Une belle clé pour une splendide boîte de Pandore qui ne demandait qu’à être ouverte. Ça n’est certes qu’un One Shot qui nous concerne présentement, mais c’est celui qui a ouvert toutes les portes à Yoshihiro Togashi. Peut-être l’une des marches les plus décisives vers le sommet de son art.
Avec près de trente ans de recul, ça a beau avoir vieilli… on se damnerait pourtant pour qu’un auteur de Shônen soit à même de nous régaler de ça aujourd’hui. Nous en sommes loin. L’ère du Shônen actuel substitue le gore infantile aux mièvreries erratiques mal inspirées. C’est à croire que les idées se sont taries et que le moindre élan d’audace pourrait leur valoir de la prison tant ils font tout pour l’éviter.
Qu’on ne s’y trompe pas ; en usant de ce One Shot, Yoshihiro Togashi ne révolutionnait rien, mais il s’affirmait comme un mangaka qui, indubitablement, valait la peine d’être. Et de cela, on n’aurait pu qu’en douter après avoir lu son navrant Tende shōwaru kyūpiddo. D’ailleurs, il s’en sera émancipé autant par le fond que la forme. Le style est parfaitement autre. Moins juvénile et délicat, il y des tons de noirceurs qui marquent déjà son empreinte graphique. Ce qui était jadis arrondi prend la forme d’angles obtus et acérés, le propos se veut ainsi plus mature.
Comme beaucoup de mangakas dans le milieu du Shônen, Togashi se sera essayé à un One Shot qui se sera accepté comme le prototype d’une œuvre qui ne demanda ensuite qu’à naître. Les juges d’alors, ayant consacré Togashi pour l'occasion, comptaient alors quelques noms illustres tels que Masami Kurumada, Yoichi Takahashi et Tsukasa Hojo. Il n’y en a pas un seul parmi ces trois-là à qui j’ai mis la moyenne pour l’une de leurs œuvres, mais ils avaient au moins le coup d’œil pour préparer le Shônen de demain.
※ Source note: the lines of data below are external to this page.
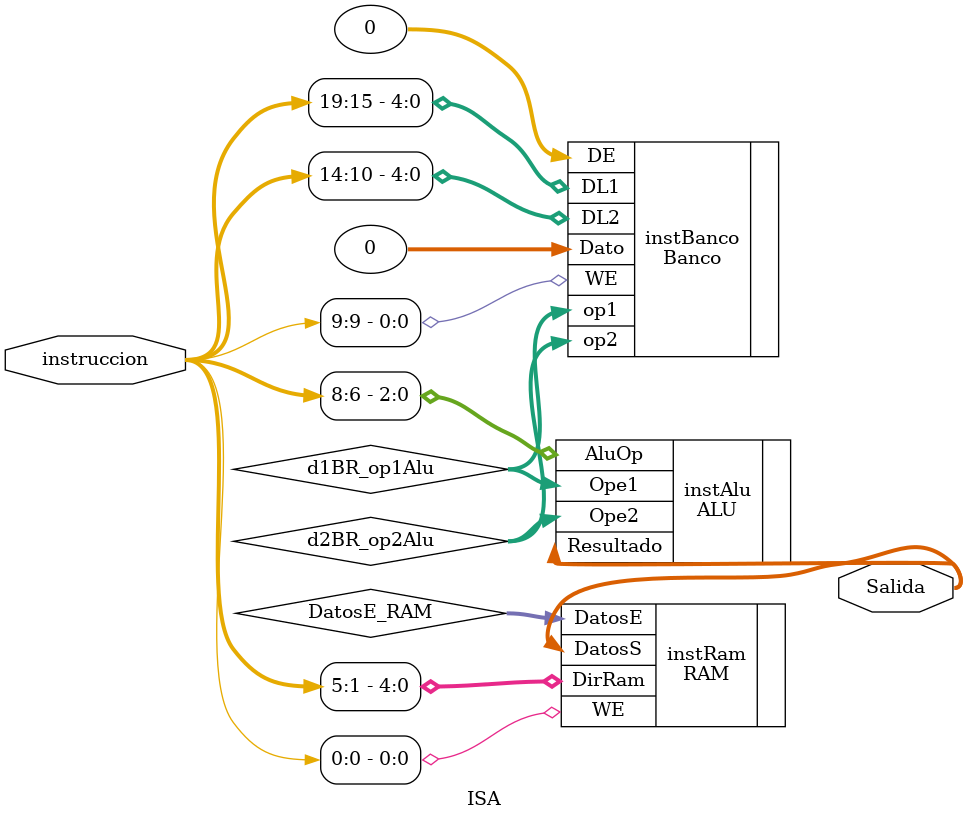
<source format=v>
`timescale 1ns/1ns

module ISA(
	input [19:0]instruccion,
	output [31:0]Salida
);

wire [31:0] d1BR_op1Alu;
wire [31:0] d2BR_op2Alu;
wire [31:0] DatosE_RAM;
wire [31:0] DatosS_RAM;

Banco instBanco (
	.DL1(instruccion[19:15]), 
	.DL2(instruccion[14:10]),
	.DE(0),
	.Dato(0),
	.WE(instruccion[9]),
	.op1(d1BR_op1Alu),
	.op2(d2BR_op2Alu)
);

ALU instAlu(
	.Ope1(d1BR_op1Alu),
	.Ope2(d2BR_op2Alu),
	.AluOp(instruccion[8:6]),
	.Resultado(Salida)
);

RAM instRam (
	.DirRam(instruccion[5:1]),
    .DatosE(DatosE_RAM),
    .WE(instruccion[0]),
    .DatosS(Salida)
);


endmodule


</source>
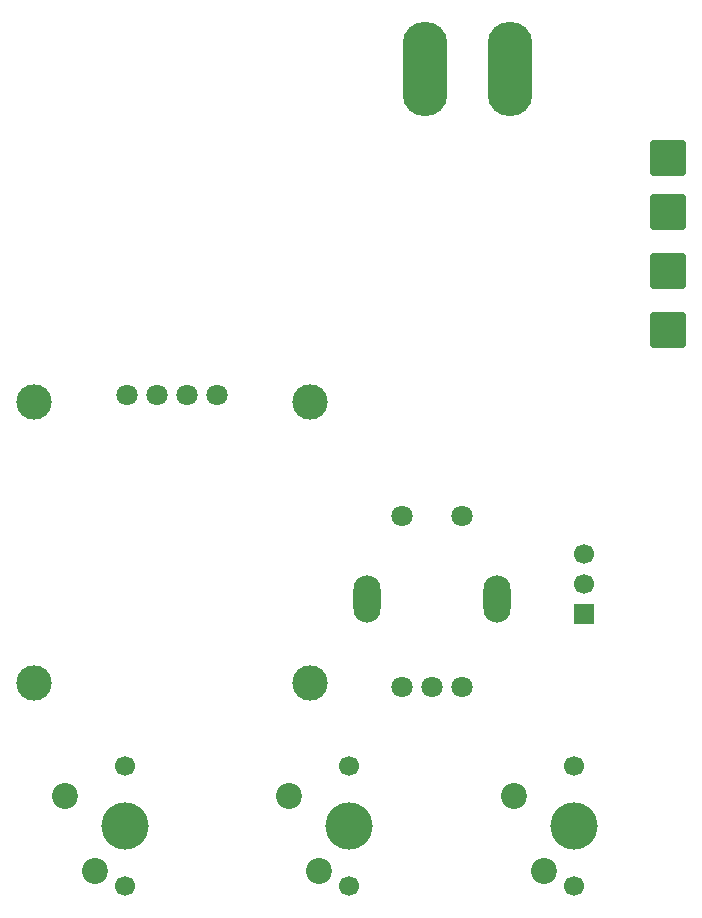
<source format=gbr>
%TF.GenerationSoftware,KiCad,Pcbnew,9.0.6*%
%TF.CreationDate,2026-01-14T19:17:06+00:00*%
%TF.ProjectId,Cinder,43696e64-6572-42e6-9b69-6361645f7063,rev?*%
%TF.SameCoordinates,Original*%
%TF.FileFunction,Soldermask,Top*%
%TF.FilePolarity,Negative*%
%FSLAX46Y46*%
G04 Gerber Fmt 4.6, Leading zero omitted, Abs format (unit mm)*
G04 Created by KiCad (PCBNEW 9.0.6) date 2026-01-14 19:17:06*
%MOMM*%
%LPD*%
G01*
G04 APERTURE LIST*
G04 Aperture macros list*
%AMRoundRect*
0 Rectangle with rounded corners*
0 $1 Rounding radius*
0 $2 $3 $4 $5 $6 $7 $8 $9 X,Y pos of 4 corners*
0 Add a 4 corners polygon primitive as box body*
4,1,4,$2,$3,$4,$5,$6,$7,$8,$9,$2,$3,0*
0 Add four circle primitives for the rounded corners*
1,1,$1+$1,$2,$3*
1,1,$1+$1,$4,$5*
1,1,$1+$1,$6,$7*
1,1,$1+$1,$8,$9*
0 Add four rect primitives between the rounded corners*
20,1,$1+$1,$2,$3,$4,$5,0*
20,1,$1+$1,$4,$5,$6,$7,0*
20,1,$1+$1,$6,$7,$8,$9,0*
20,1,$1+$1,$8,$9,$2,$3,0*%
G04 Aperture macros list end*
%ADD10RoundRect,0.150000X-1.350000X-1.350000X1.350000X-1.350000X1.350000X1.350000X-1.350000X1.350000X0*%
%ADD11C,2.200000*%
%ADD12C,1.700000*%
%ADD13C,4.000000*%
%ADD14C,1.800000*%
%ADD15C,3.000000*%
%ADD16O,3.800000X8.000000*%
%ADD17R,1.700000X1.700000*%
%ADD18O,2.300000X4.000000*%
G04 APERTURE END LIST*
D10*
%TO.C,J1*%
X182000000Y-72410000D03*
%TD*%
%TO.C,J2*%
X182000000Y-77000000D03*
%TD*%
%TO.C,J3*%
X182000000Y-82000000D03*
%TD*%
%TO.C,J4*%
X182000000Y-87000000D03*
%TD*%
D11*
%TO.C,SW1*%
X133460000Y-132810000D03*
X130920000Y-126460000D03*
D12*
X136000000Y-123920000D03*
D13*
X136000000Y-129000000D03*
D12*
X136000000Y-134080000D03*
%TD*%
D11*
%TO.C,SW2*%
X152460000Y-132810000D03*
X149920000Y-126460000D03*
D12*
X155000000Y-123920000D03*
D13*
X155000000Y-129000000D03*
D12*
X155000000Y-134080000D03*
%TD*%
D11*
%TO.C,SW3*%
X171460000Y-132810000D03*
X168920000Y-126460000D03*
D12*
X174000000Y-123920000D03*
D13*
X174000000Y-129000000D03*
D12*
X174000000Y-134080000D03*
%TD*%
D14*
%TO.C,U2*%
X136190000Y-92540000D03*
X138730000Y-92540000D03*
X141270000Y-92540000D03*
X143810000Y-92540000D03*
D15*
X128350000Y-93100000D03*
X151650000Y-93100000D03*
X128350000Y-116900000D03*
X151650000Y-116900000D03*
%TD*%
D16*
%TO.C,U3*%
X161400000Y-64877500D03*
X168600000Y-64877500D03*
%TD*%
D17*
%TO.C,U4*%
X174875000Y-111040000D03*
D12*
X174875000Y-108500000D03*
X174875000Y-105960000D03*
%TD*%
D14*
%TO.C,SW9*%
X159460000Y-117250000D03*
X162000000Y-117250000D03*
X164540000Y-117250000D03*
X159460000Y-102750000D03*
X164540000Y-102750000D03*
D18*
X167500000Y-109750000D03*
X156500000Y-109750000D03*
%TD*%
M02*

</source>
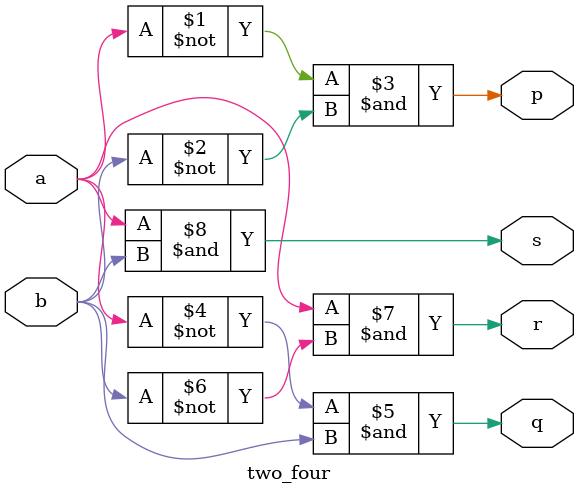
<source format=v>
module two_four(p,q,r,s,a,b);

    input a,b;
    output p,q,r,s;

    assign p = ~a & ~b;
    assign q = ~a & b;
    assign r = a & ~b;
    assign s = a & b;

endmodule

</source>
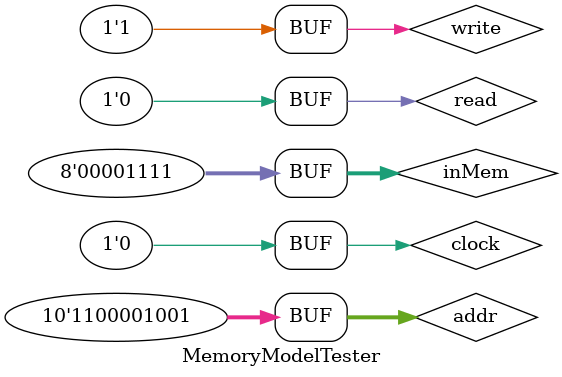
<source format=v>


`timescale 1ns/100ps

module MemoryModelTester;
  
  // Define all variables needed for the tester.
  
  reg clock, read, write;
  reg [7:0] inMem;
  reg [9:0] addr;
  wire [7:0] outMem;
  
  // Instantiate a variable of type MemoryModel.
  
  MemoryModel UUT (clock, read, write,
                   inMem, addr, outMem);
                   
  // Initialize all inputs respectively.                
  
  initial begin
    clock = 0;
    read  = 0;
    write = 0;
    inMem = 0;
    addr  = 0;
  end
  
  // Change the clock input every 10 ns.
  // This timing will make it easy to develop test scenarios.
  
  initial repeat (10) #10 clock = ~clock;
  
  // Create the testing scenario:
  
  initial begin
    
    // Scenario 1 - Test simple writing and reading capability.
    //              At 5ns, set write = 1 and define an address.
    //              At 10ns, clock will be at rising edge, and
    //              write will be asserted. At 15ns, assert read
    //              and outbus should display contents at that
    //              address. Reset read & write back to 0.
    
    inMem <= #5  8'b00001111;
    write <= #5  1;
    addr  <= #5  10'd1000;
    read  <= #15 1;
    read  <= #16 0;
    write <= #16 0;
    
    // Scenario 2 - Write a different 8-bit value during the next 3
    //              rising edges of the clock, but to different registers
    //              within the memory block. Intermix read statements at
    //              varying VALID addresses.
    
    write <= #20 1;
    
          // Write happens at #30.
    inMem <= #20 8'b10101010;
    addr  <= #25 10'd500;

          // Assert read at address 500 at #35.
    addr  <= #30 10'd500;
    read  <= #35 1;
    read  <= #36 0;

          // Write happens at #50.
    inMem <= #40 8'b11011011;
    addr  <= #45 10'd250;

          // Assert read at address 250 at #55.          
    addr  <= #50 10'd250;
    read  <= #55 1;
    read  <= #56 0;

          // Write happens at #70.          
    inMem <= #60 8'b00111010;
    addr  <= #65 8'd100;
          
          // Assert read at address 500 at #75.
          // Ensures that contents are still there.         
    addr  <= #60 10'd1000;
    read  <= #75 1;
    read  <= #76 0;
    
    write <= #80 0;
    
    // Scenario #3 - This is an attempt to try and write in only 4 bits of
    //               data into the memory block instead of the regular 8 bits.
    
          // Write happens at #90.
    write <= #85 1;
    addr  <= #85 10'd777;
    inMem <= #85  4'b1111;
    
          // Assert read at address 777 at #91.
    read  <= #91 1;
    read  <= #92 0;
    
  end
endmodule
</source>
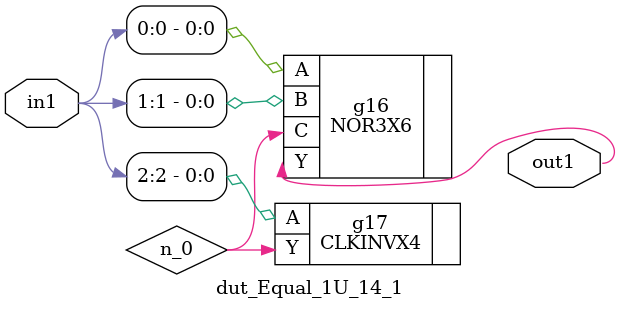
<source format=v>
`timescale 1ps / 1ps


module dut_Equal_1U_14_1(in1, out1);
  input [2:0] in1;
  output out1;
  wire [2:0] in1;
  wire out1;
  wire n_0;
  NOR3X6 g16(.A (in1[0]), .B (in1[1]), .C (n_0), .Y (out1));
  CLKINVX4 g17(.A (in1[2]), .Y (n_0));
endmodule



</source>
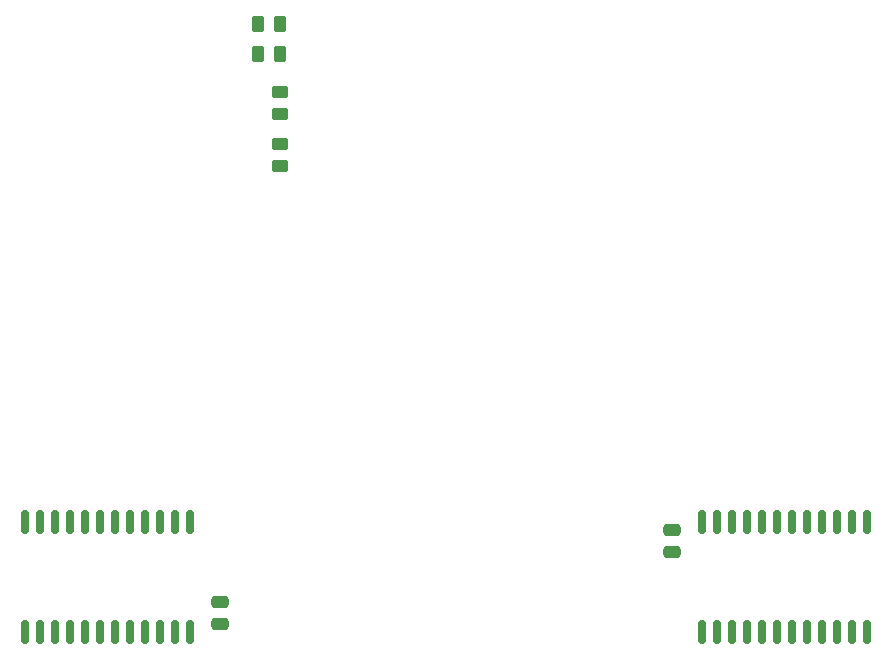
<source format=gbr>
%TF.GenerationSoftware,KiCad,Pcbnew,8.0.1*%
%TF.CreationDate,2024-07-17T22:40:59+10:00*%
%TF.ProjectId,stick,73746963-6b2e-46b6-9963-61645f706362,rev?*%
%TF.SameCoordinates,Original*%
%TF.FileFunction,Paste,Top*%
%TF.FilePolarity,Positive*%
%FSLAX46Y46*%
G04 Gerber Fmt 4.6, Leading zero omitted, Abs format (unit mm)*
G04 Created by KiCad (PCBNEW 8.0.1) date 2024-07-17 22:40:59*
%MOMM*%
%LPD*%
G01*
G04 APERTURE LIST*
G04 Aperture macros list*
%AMRoundRect*
0 Rectangle with rounded corners*
0 $1 Rounding radius*
0 $2 $3 $4 $5 $6 $7 $8 $9 X,Y pos of 4 corners*
0 Add a 4 corners polygon primitive as box body*
4,1,4,$2,$3,$4,$5,$6,$7,$8,$9,$2,$3,0*
0 Add four circle primitives for the rounded corners*
1,1,$1+$1,$2,$3*
1,1,$1+$1,$4,$5*
1,1,$1+$1,$6,$7*
1,1,$1+$1,$8,$9*
0 Add four rect primitives between the rounded corners*
20,1,$1+$1,$2,$3,$4,$5,0*
20,1,$1+$1,$4,$5,$6,$7,0*
20,1,$1+$1,$6,$7,$8,$9,0*
20,1,$1+$1,$8,$9,$2,$3,0*%
G04 Aperture macros list end*
%ADD10RoundRect,0.250000X-0.262500X-0.450000X0.262500X-0.450000X0.262500X0.450000X-0.262500X0.450000X0*%
%ADD11RoundRect,0.150000X0.150000X-0.875000X0.150000X0.875000X-0.150000X0.875000X-0.150000X-0.875000X0*%
%ADD12RoundRect,0.150000X-0.150000X0.875000X-0.150000X-0.875000X0.150000X-0.875000X0.150000X0.875000X0*%
%ADD13RoundRect,0.250000X-0.450000X0.262500X-0.450000X-0.262500X0.450000X-0.262500X0.450000X0.262500X0*%
%ADD14RoundRect,0.250000X0.450000X-0.262500X0.450000X0.262500X-0.450000X0.262500X-0.450000X-0.262500X0*%
%ADD15RoundRect,0.250000X0.475000X-0.250000X0.475000X0.250000X-0.475000X0.250000X-0.475000X-0.250000X0*%
%ADD16RoundRect,0.250000X-0.475000X0.250000X-0.475000X-0.250000X0.475000X-0.250000X0.475000X0.250000X0*%
G04 APERTURE END LIST*
D10*
%TO.C,R2*%
X132002500Y-44700000D03*
X133827500Y-44700000D03*
%TD*%
D11*
%TO.C,U3*%
X169560000Y-93610000D03*
X170830000Y-93610000D03*
X172100000Y-93610000D03*
X173370000Y-93610000D03*
X174640000Y-93610000D03*
X175910000Y-93610000D03*
X177180000Y-93610000D03*
X178450000Y-93610000D03*
X179720000Y-93610000D03*
X180990000Y-93610000D03*
X182260000Y-93610000D03*
X183530000Y-93610000D03*
X183530000Y-84310000D03*
X182260000Y-84310000D03*
X180990000Y-84310000D03*
X179720000Y-84310000D03*
X178450000Y-84310000D03*
X177180000Y-84310000D03*
X175910000Y-84310000D03*
X174640000Y-84310000D03*
X173370000Y-84310000D03*
X172100000Y-84310000D03*
X170830000Y-84310000D03*
X169560000Y-84310000D03*
%TD*%
D12*
%TO.C,U2*%
X126212500Y-84335001D03*
X124942500Y-84335001D03*
X123672500Y-84335001D03*
X122402500Y-84335001D03*
X121132500Y-84335001D03*
X119862500Y-84335001D03*
X118592500Y-84335001D03*
X117322500Y-84335001D03*
X116052500Y-84335001D03*
X114782500Y-84335001D03*
X113512500Y-84335001D03*
X112242500Y-84335001D03*
X112242500Y-93635001D03*
X113512500Y-93635001D03*
X114782500Y-93635001D03*
X116052500Y-93635001D03*
X117322500Y-93635001D03*
X118592500Y-93635001D03*
X119862500Y-93635001D03*
X121132500Y-93635001D03*
X122402500Y-93635001D03*
X123672500Y-93635001D03*
X124942500Y-93635001D03*
X126212500Y-93635001D03*
%TD*%
D13*
%TO.C,R3*%
X133827500Y-47935000D03*
X133827500Y-49760000D03*
%TD*%
D10*
%TO.C,R1*%
X132002500Y-42160000D03*
X133827500Y-42160000D03*
%TD*%
D14*
%TO.C,R4*%
X133827500Y-54135000D03*
X133827500Y-52310000D03*
%TD*%
D15*
%TO.C,C1*%
X128750000Y-92960000D03*
X128750000Y-91060000D03*
%TD*%
D16*
%TO.C,C2*%
X167000000Y-84960000D03*
X167000000Y-86860000D03*
%TD*%
M02*

</source>
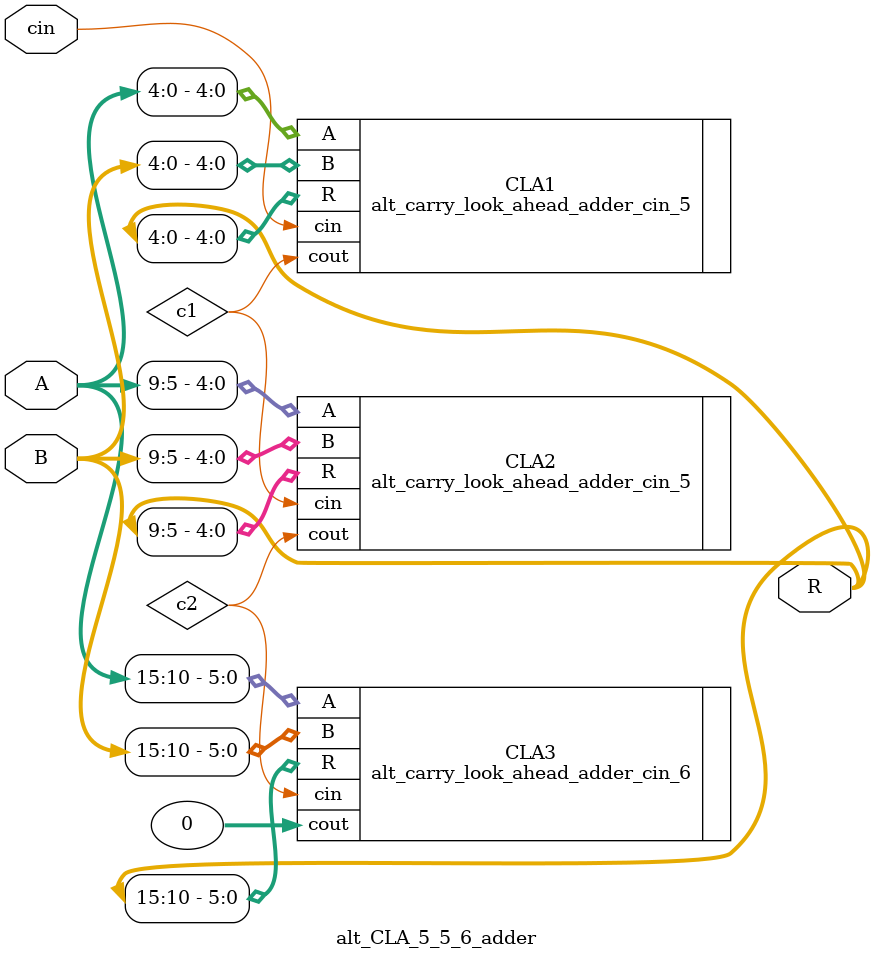
<source format=sv>
module alt_CLA_5_5_6_adder
(
input [15:0] A, B,
input cin,
output [15:0] R

);

wire c1, c2;

alt_carry_look_ahead_adder_cin_5 CLA1(.A(A[4:0]) , .B(B[4:0]) , .cin(cin) , .cout(c1) , .R(R[4:0]));

alt_carry_look_ahead_adder_cin_5 CLA2(.A(A[9:5]) , .B(B[9:5]) , .cin(c1) , .cout(c2) , .R(R[9:5]));

alt_carry_look_ahead_adder_cin_6 CLA3(.A(A[15:10]) , .B(B[15:10]) , .cin(c2) , .cout(0) , .R(R[15:10]));





endmodule
</source>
Jura no Mizuki nous narre l’histoire d’une jeune fille venue chasser un démon dans un lycée. Si, à partir de ce seul synopsis, vous n’avez pas compris que Togashi commençait déjà à paver la voie de Yu Yu Hakushô, c’est encore parce que la présence d’esprit vous fait cruellement défaut. Mizuki, le personnage principal, est une demoiselle dont l’allure nous rappellera immanquablement celle de Kurama. Le fait qu’elle puisse notamment contrôler les plantes ne contribue alors qu’à renforcer l’indiscutable proximité entre les deux personnages. Son épée, en outre, a quant à elle inspiré le design de celle employée par Toguro en usant son frère comme une arme.
On retrouve alors ce sens de l’horreur que j’aime à qualifier de lovecrafto-cronenbergo-gigerien que Togashi aura partiellement emprunté à Kazuo Umezu, maître de l’horreur de son époque. Le style reste cependant très distinctif de Togashi dont la marque commençait à mieux se définir avec ce One Shot venu laver son Tende shōwaru kyūpiddo. Je ne me plais jamais à écrire ce titre car, ce faisant, je mets un nom sur l’innommable.
L’histoire est très classique : deux élèves ont été vidés de leur sang par un démon – ce qui n’est pas sans rappeler le Silent Majority venu pointer récemment dans Hunter x Hunter – et Mizuki, chasseuse de démons, s’en vient enquêter. Elle sera assistée par deux lycéens locaux qui découvriront l’identité du coupable dissimulé derrière l’apparence d’un professeur. En trente-et-une page, on n’en demande pas plus. On peut dire de Jura no Mizuki qu’elle a enfoncé la barrière derrière laquelle s’était caché un auteur qui, assurément, n’avait rien à voir avec ce que laissait entendre son premier manga en parution longue.
Ce One Shot fut sa porte de sortie du monde de médiocrité dans lequel son chargé éditorial semblait l’avoir jeté pour enfin s’émanciper et avoir les mains un peu plus libre. Mais un peu seulement ; la fin de Yu Yu Hakushô et notamment ce qui y a conduit en atteste. Sa liberté d’auteur, il put commencer à l’accomplir véritablement à compter de Level E pour ne jamais y déroger et être aujourd’hui retenu comme l’un si ce n’est le plus grand auteur de Shônen au monde pour ce qui est de la qualité du contenu qu’il nous présente. Jura no Mizuki ne bouleverse rien, mais demeure là comme témoignage archéologique de ce qui fut un instant charnière de la vie d'auteur de Yoshihiro Togashi.